En ese momento entró una chica rubia. La típica chica que llama la atención de todos. Metro sesenta aumentados por los tacones, falda corta, melena larga, ojos claros… Lo malo era que no estaba en su mejor momento. Tenía las manos esposadas delante y un agente la conducía tirando de las esposas.

Oí la conversación. La cogieron robando carteras. Riñeron al policía por no esposar sus manos a la espalda… “Es el estándar”. “Hice lo que pude”, dijo él. Le pusieron las esposas atrás y la cachearon con la habitual delicadeza. Se la estaban llevando cuando oí otra vez la voz del agente.

  • Ya tenemos aquí el líquido mágico.

Un agente joven traía un maletín. Al volverse, ví que en la espalda de su camisa ponía “Narcóticos”. Tomó un poco de polvo con una chucharilla, echó el líquido con cuenta gotas. El polvo se volvió azul.

  • Señora, está usted detenida por tráfico de estupefacientes -me dijeron inmediatamente.

Yo seguía allí en la silla. Ví como pesaban la droga, hacían fotos, cubrían papeles.

  • Debe usted estar presente en todo este proceso -me dijeron.

Al terminar, la chica pelirroja me agarró firmemente. Su mano derecha en mi codo izquierdo. Con la mano izquierda cogió el asa de la maleta. Era un trolley de dos ruedas. Me sacó de la sala llevándome a mí en una mano y la maleta en la otra. Al salir oí al hombre de narcóticos.

  • Me llevo la droga al incinerador. La ley obliga a destruirla cuanto antes.

Salimos al exterior, de hecho bajamos al nivel de la pista por una rampa. Caminamos un rato por una especie de acera y llegamos a otra rampa. Al llegar a la puerta sobre ella ponía una leyenda poco agradable: “Centro de Detención”. Un guardia nos abrió la puerta cuando ella enseñó el formulario que traía. Me llevaron a una sala que parecía una sala de espera (el letrero de la puerta “ingreso - mujeres” no presagiaba nada bueno).

Según entramos, otra chica vino a nuestro encuentro. Recogió el papel, dijo “muy bien” y se volvió. En su espalda ponía “ingresos”. Volvió un momento después con esposas de cadena en la mano. La pelirroja se situó a mi espalda y me soltó, primero una mano que la otra agente engrilletó de inmediato, después la otra. La agente de ingresos cogió la maleta preguntando “¿Objetos personales?”, la pelirroja asintió. Después se dirigió a mí…

  • Necesito llevarme tu cinturón y tus zapatos.

Estaba menos gordita que de costumbre, por eso llevaba un cinturón de cuero sobre el vestido de denim. Me hizo levantar las manos, esposadas al frente, y me lo quitó. Después me mandó sentar en un banco rudo de madera y estructura de hierro que había junto a la pared. Llevaba unos zuecos de tacón, suela de madera y empeine de ante. Se agachó y los cogió. Se llevó todo. La pelirroja seguía allí esperando algo. En un momento, la otra agente volvió y le dio un papel, la acompañó a la puerta. Aunque cerraba “de portazo” había que abrirla con llave. Se fue diciendo, sin mirarme.

  • Ahora te procesamos.

No entendía muy bien la expresión pero no me tranquilizó nada. Se fue y allí quedé, sentada en el banco, descalza (bueno, tenía medias de cristal, un toque coqueto que no me iba a servir de mucho) y, por supuesto, esposada. Comprobé que las manos delante y las esposas de cadena eran menos incómodas. Eso sí, las había apretado hasta el límite. Afortunadamente, también bloqueó los cierres.

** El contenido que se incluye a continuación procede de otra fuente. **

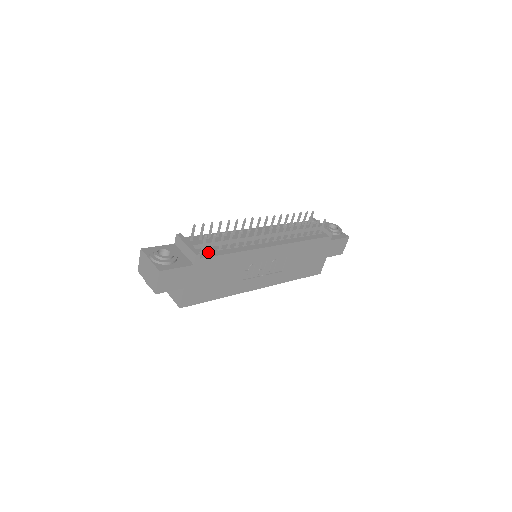
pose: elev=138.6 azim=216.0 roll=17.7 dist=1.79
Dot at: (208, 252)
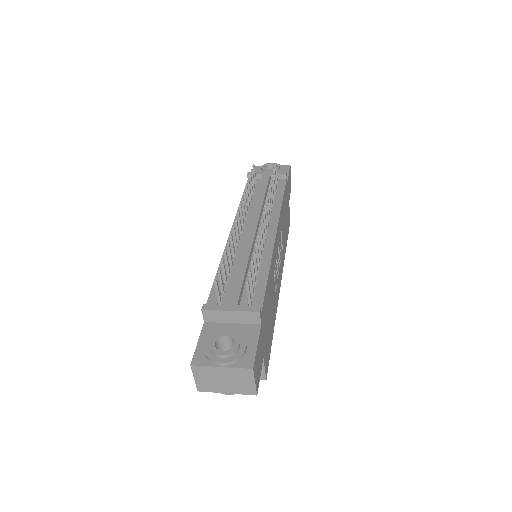
Dot at: (253, 296)
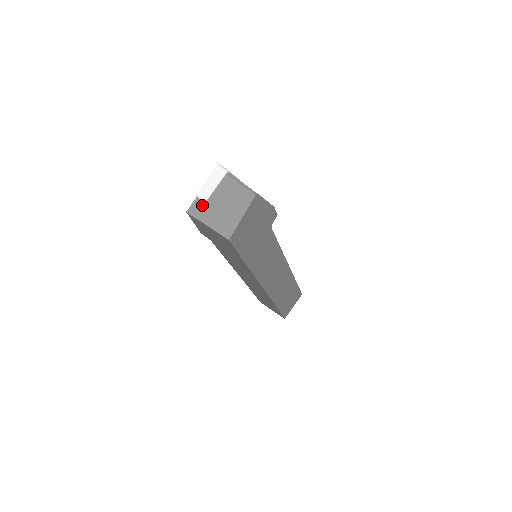
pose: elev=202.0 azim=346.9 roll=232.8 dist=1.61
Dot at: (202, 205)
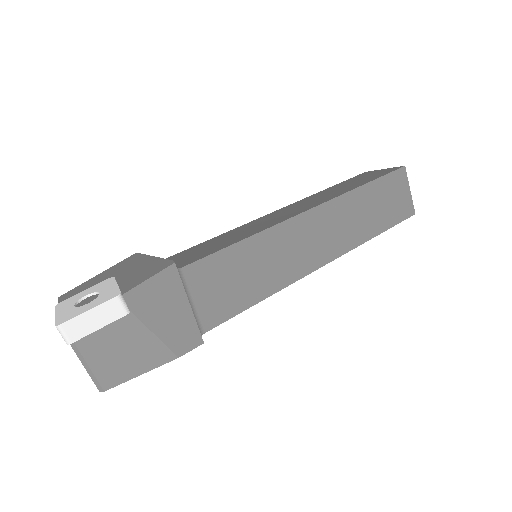
Dot at: occluded
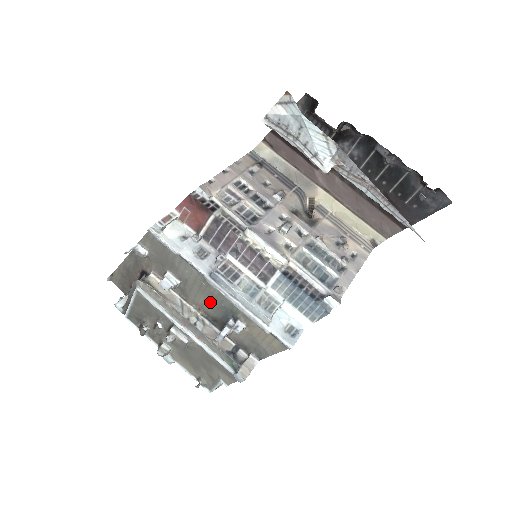
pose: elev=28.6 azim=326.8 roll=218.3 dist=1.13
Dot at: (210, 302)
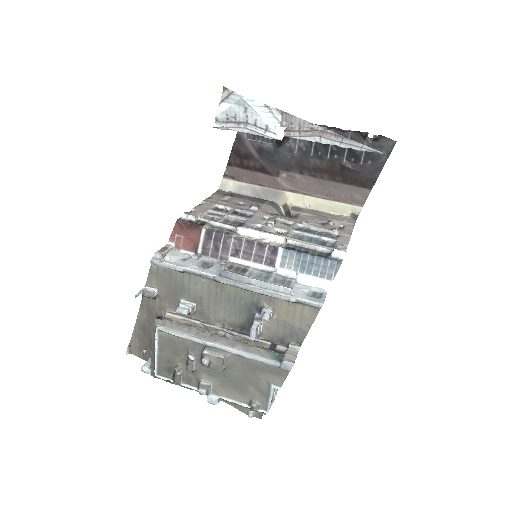
Dot at: (231, 308)
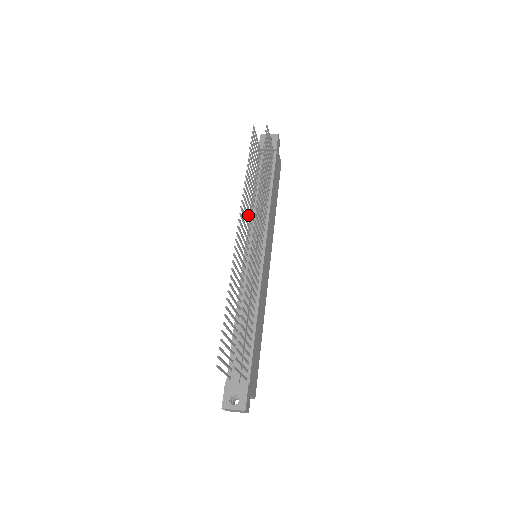
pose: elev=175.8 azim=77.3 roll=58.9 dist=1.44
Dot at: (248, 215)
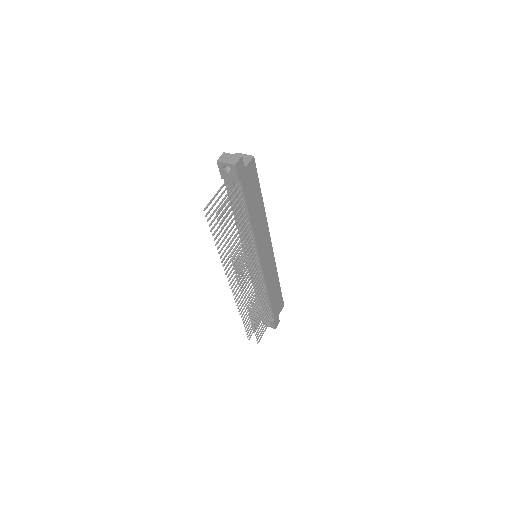
Dot at: occluded
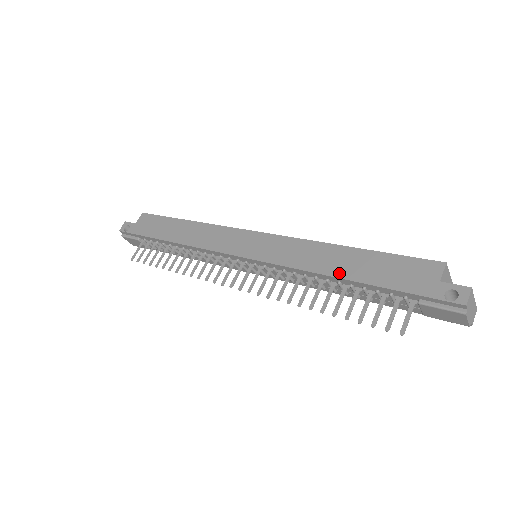
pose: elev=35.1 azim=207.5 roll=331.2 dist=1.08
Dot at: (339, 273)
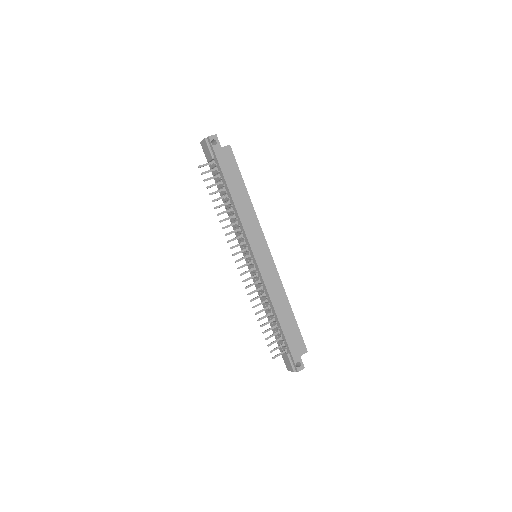
Dot at: (279, 316)
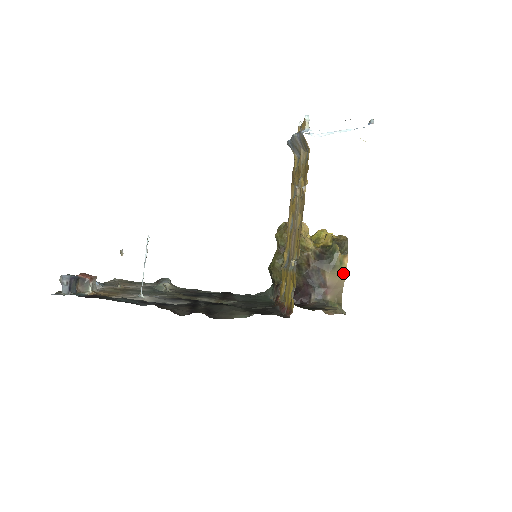
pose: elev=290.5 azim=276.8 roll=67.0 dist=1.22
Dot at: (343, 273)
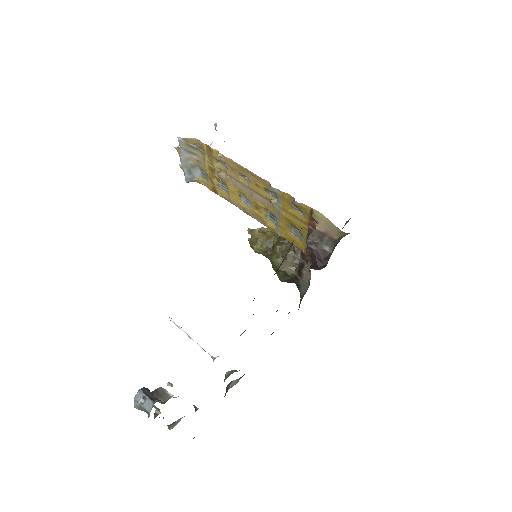
Dot at: (321, 216)
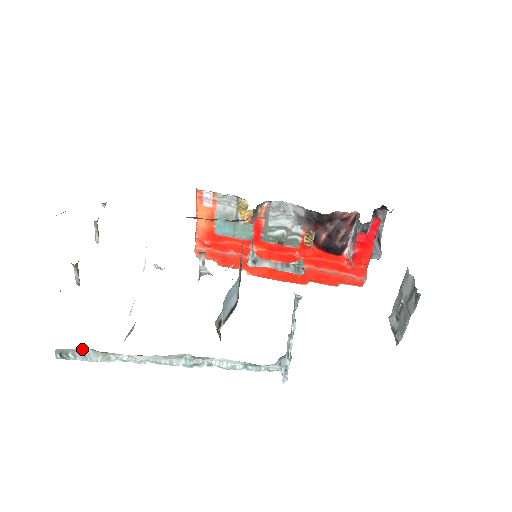
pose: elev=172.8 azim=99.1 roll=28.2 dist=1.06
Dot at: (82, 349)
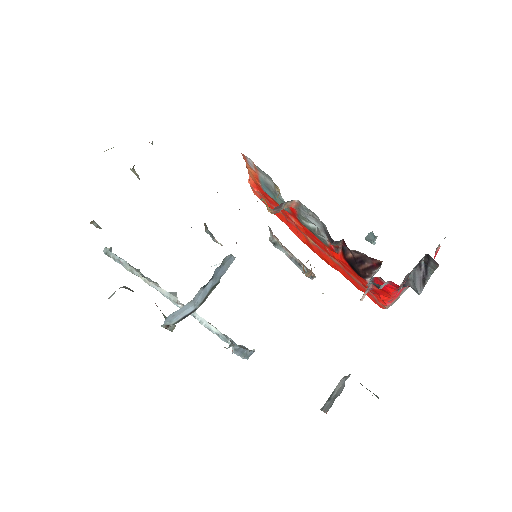
Dot at: (119, 257)
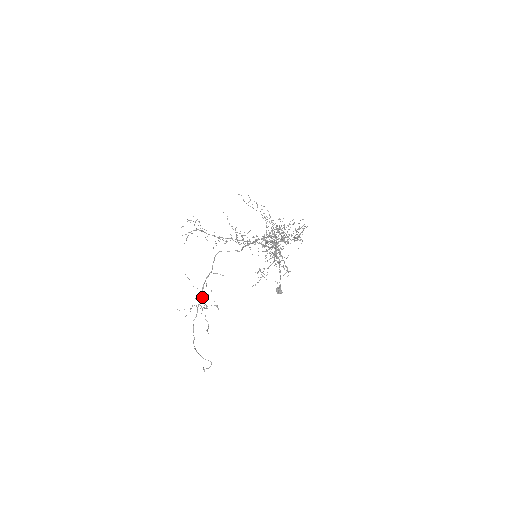
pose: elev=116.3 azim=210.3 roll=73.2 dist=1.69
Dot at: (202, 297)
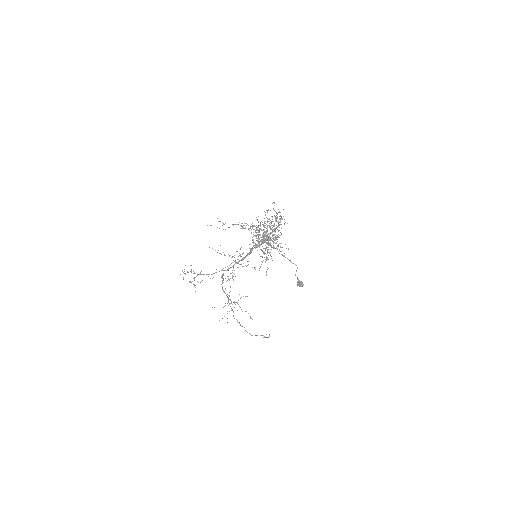
Dot at: occluded
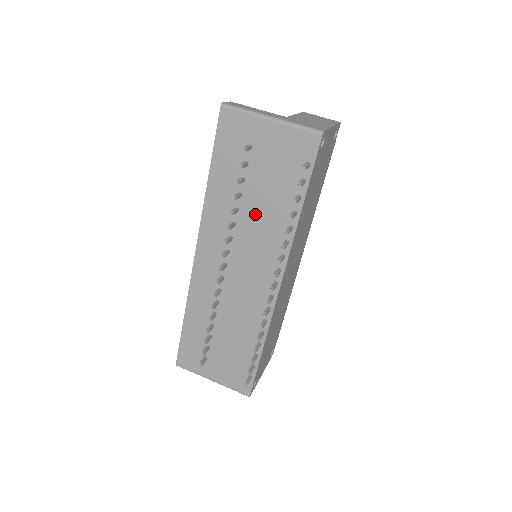
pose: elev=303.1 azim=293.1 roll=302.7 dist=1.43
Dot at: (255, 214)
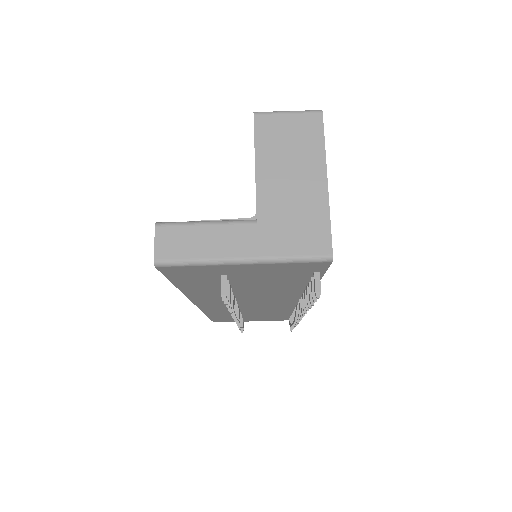
Dot at: (256, 291)
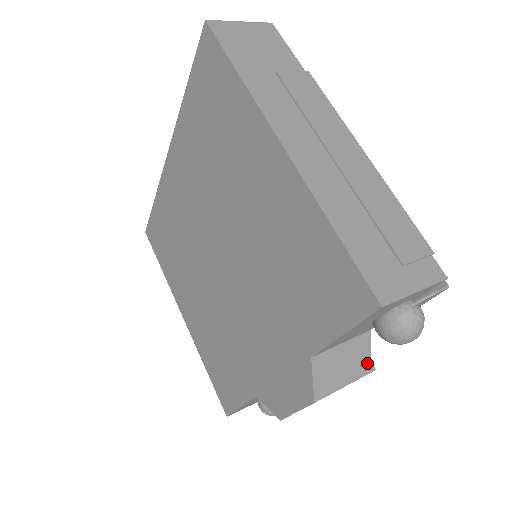
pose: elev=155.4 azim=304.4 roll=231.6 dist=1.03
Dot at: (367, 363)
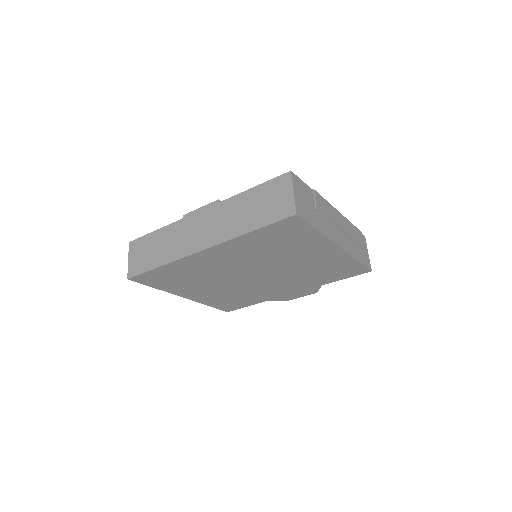
Dot at: occluded
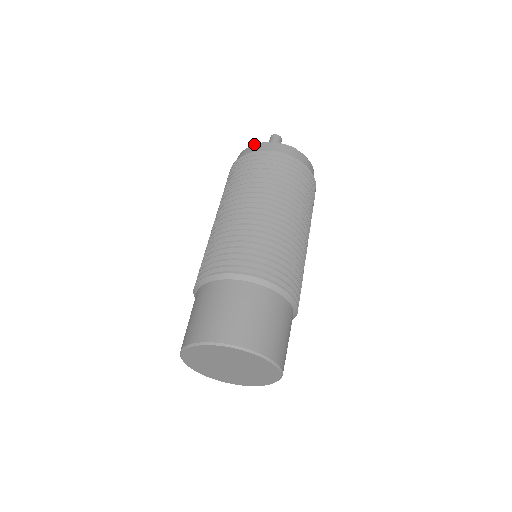
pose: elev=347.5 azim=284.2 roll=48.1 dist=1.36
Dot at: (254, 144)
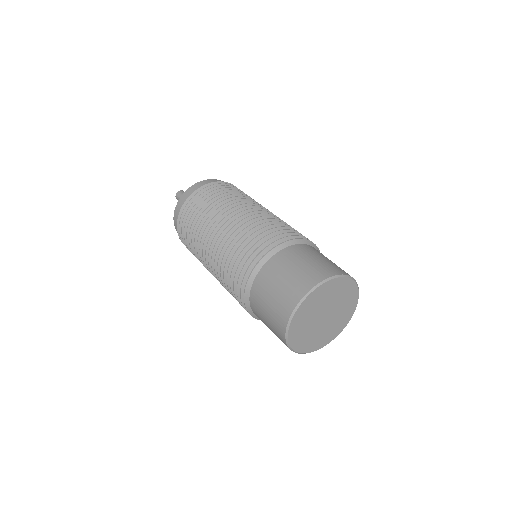
Dot at: (196, 183)
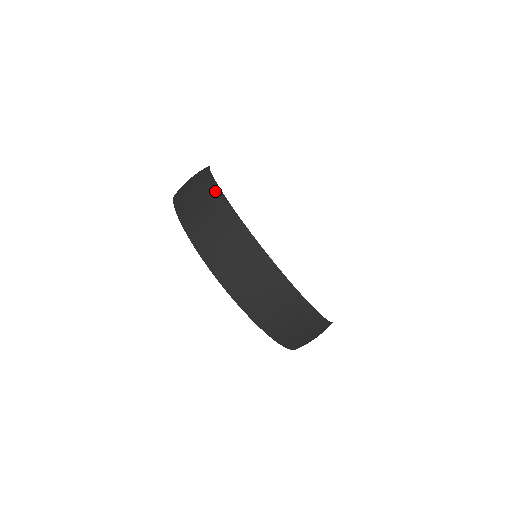
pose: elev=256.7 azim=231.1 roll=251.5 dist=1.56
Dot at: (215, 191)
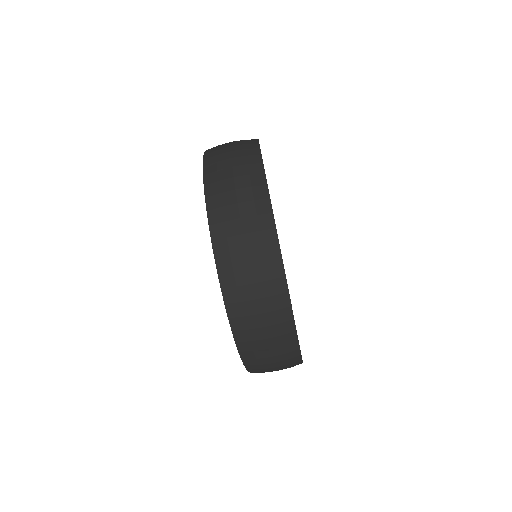
Dot at: (286, 311)
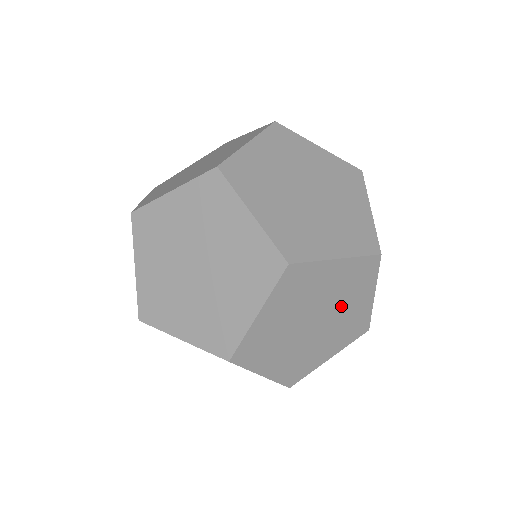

Me sentía como el ladrón medieval amarrado a la picota, humillado por sus pecados y a punto de ser castigado, azotado, llevado a la mazmorra. Suponía que se iban a ir sucediendo una serie de humillaciones y no me equivocaba.

Vino de nuevo la mujer con una extraña tira de cuero. La acompañaba otra con una especie de maletín de herramientas. Me fijé que ninguna de las dos llevaba pistola, sólo porra y esposas. No lo sabía pero eso es normal dentro de las cárceles… por si un prisionero roba un arma y la lía.

Extendió la tira de cuero y empezó a hablar.

  • Collar de identificación. Código: M0314159265.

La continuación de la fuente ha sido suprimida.